The moon, coming out of its hiding place, for a moment poised clear and
cool in a trough of gray banked by curling clouds of black, sent a
thread of pale light upon the golden dragons on the coat, flashed on the
slippers, and was lost in the darkness under which it darted. Miss
Gibbie, watching, nodded toward it, and tapped the stool on which her
feet rested with the tip of her toes.

"The moon is like one's self," she said. "Go where you will you can't
get rid of it. Spooky thing, a moon. One big eye. Don't like it!"

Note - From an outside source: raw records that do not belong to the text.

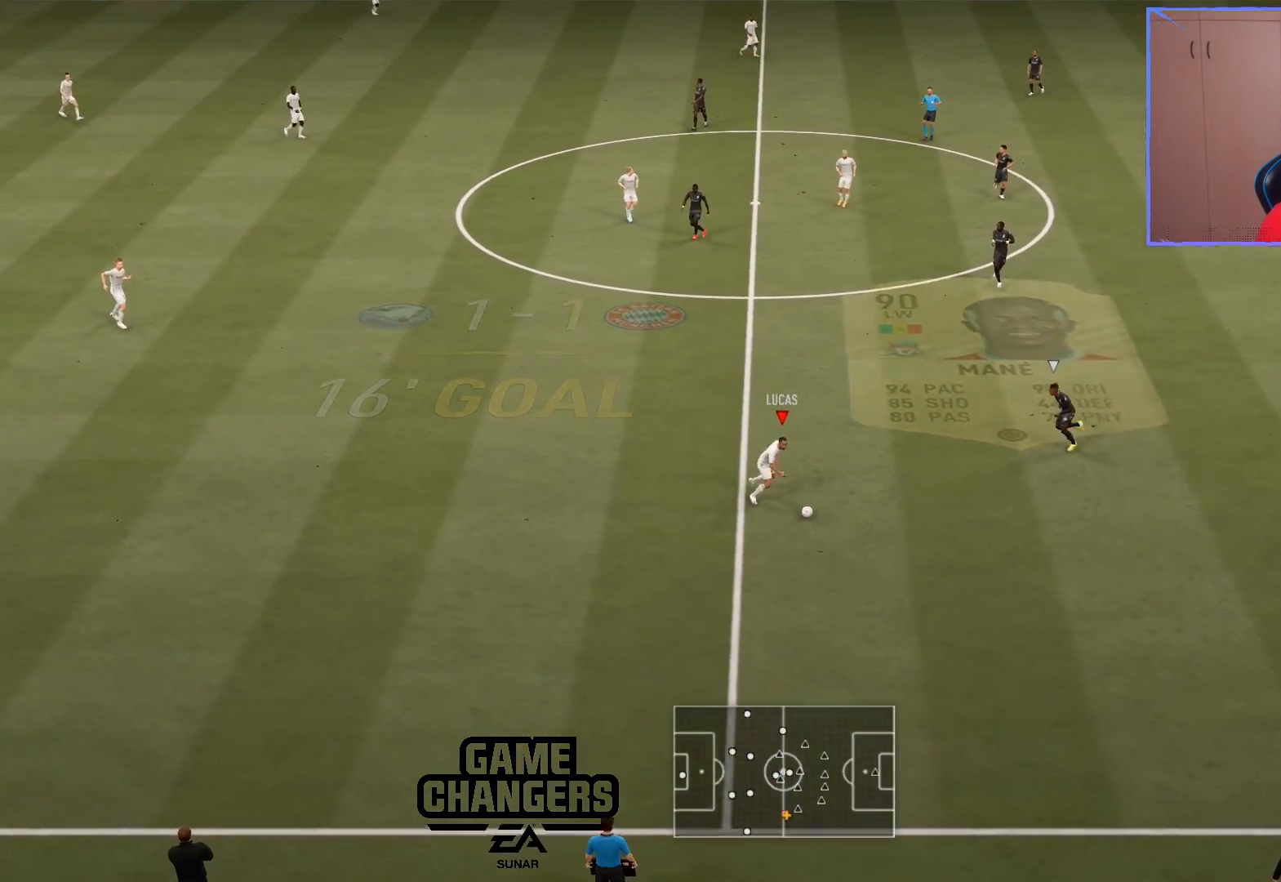
{"buttons": ["L2", "R2"], "left_stick": "up", "right_stick": "center", "events": [[367, "L2", "down"], [367, "L3", "up"], [367, "R2", "up"], [367, "left_stick", "up-left"], [367, "right_stick", "down-right"], [433, "right_stick", "center"], [483, "left_stick", "up"], [500, "R2", "down"]]}
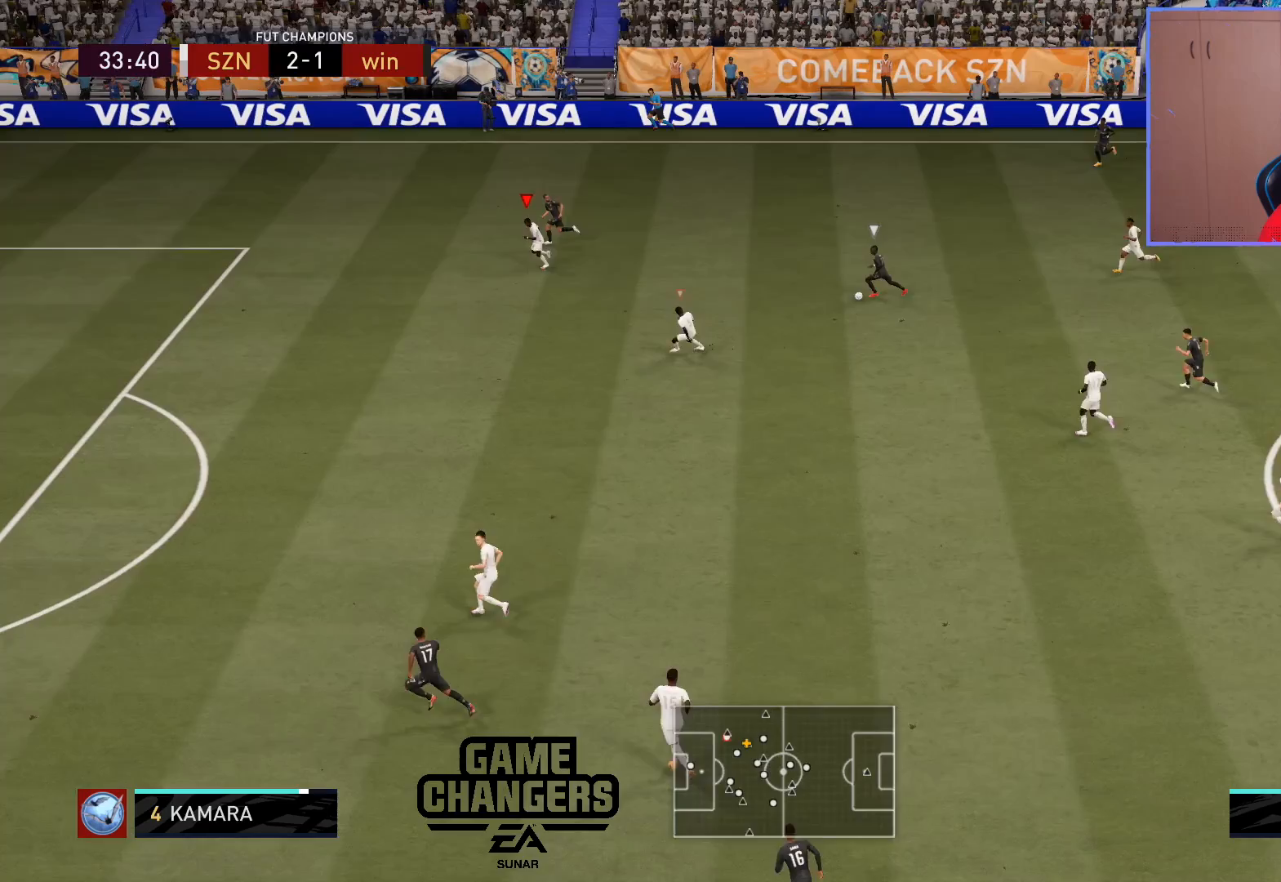
{"buttons": ["L2", "R2"], "left_stick": "up-right", "right_stick": "center", "events": [[417, "left_stick", "up-right"]]}
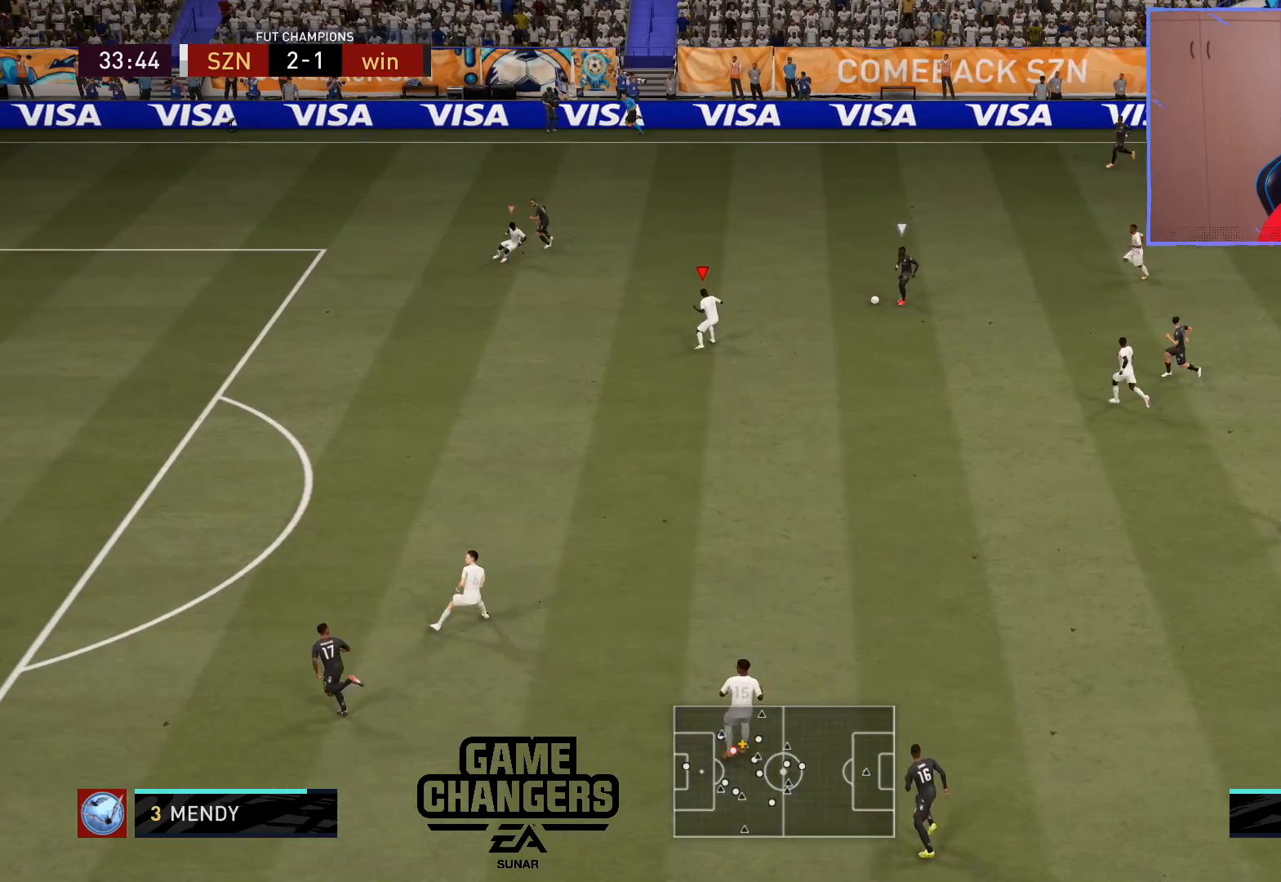
{"buttons": ["L2", "R2"], "left_stick": "down", "right_stick": "center", "events": [[150, "left_stick", "right"], [233, "CIRCLE", "down"], [400, "CIRCLE", "up"], [483, "left_stick", "down"]]}
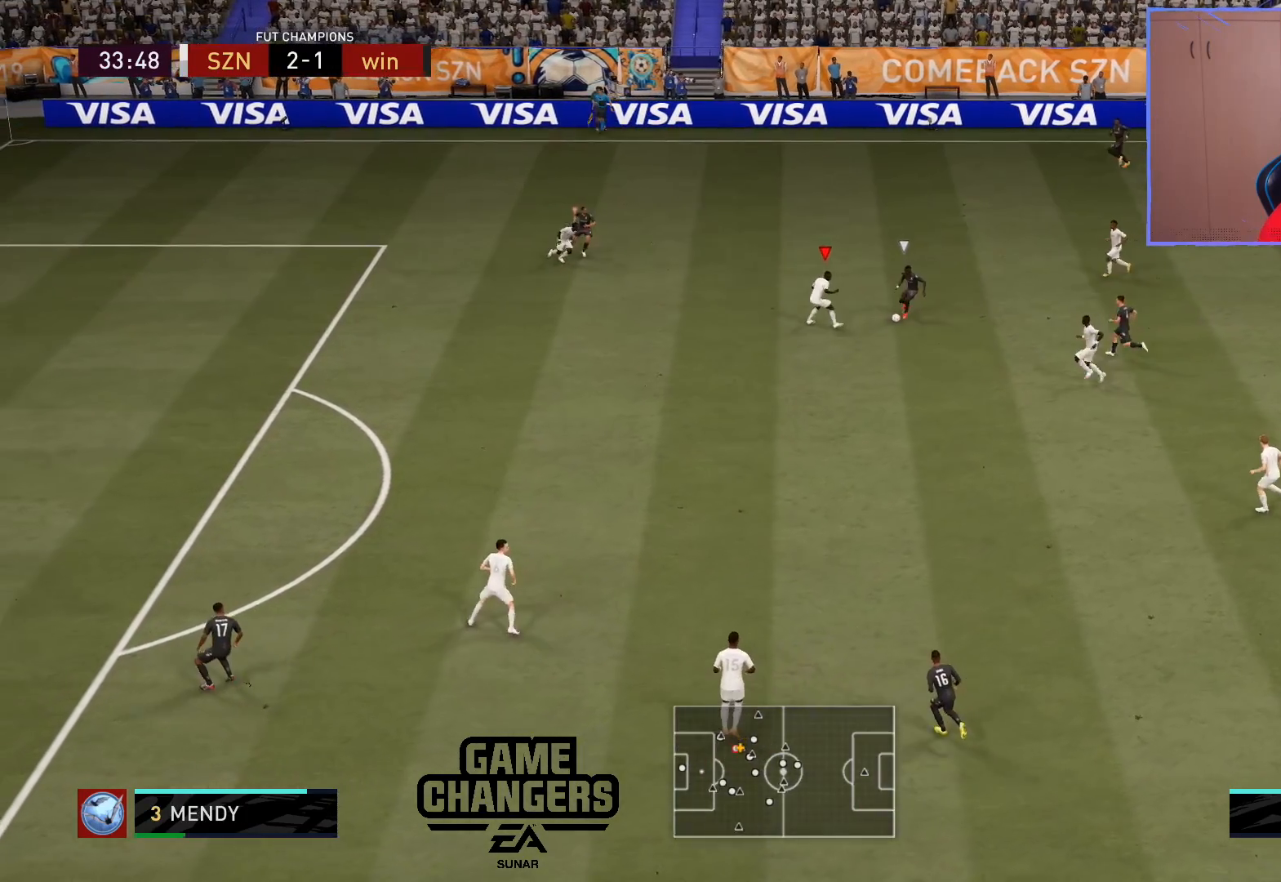
{"buttons": ["L2", "R2"], "left_stick": "up-left", "right_stick": "center", "events": [[150, "left_stick", "down-left"], [383, "left_stick", "up-left"]]}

She lay back in her chair and rested her hands on its arms. From the
garden below the night wind brought soft fragrance of lilacs and
crepe-myrtle, of bleeding-heart and wall-flower, of cow-slips and
candy-tuft, and as they blew in and out, like the touch of unseen
hands, they stirred old memories--made that which was dead, alive
again.

"You're a fool, Gibbie Gault--a fool! You are too old to care as you
care; too old to take up what you've turned your back on all these
years. You are too old--too old!"

Suddenly she sat up. "Too old, am I? I'll see about that! The tail end
of anything isn't its valuable part, and of a life it's usually useless,
but it is all I have left, and I'll be jammed if I don't do something
with it. And were I a man I wouldn't say I'll be jammed. Men have so
many advantages over women!"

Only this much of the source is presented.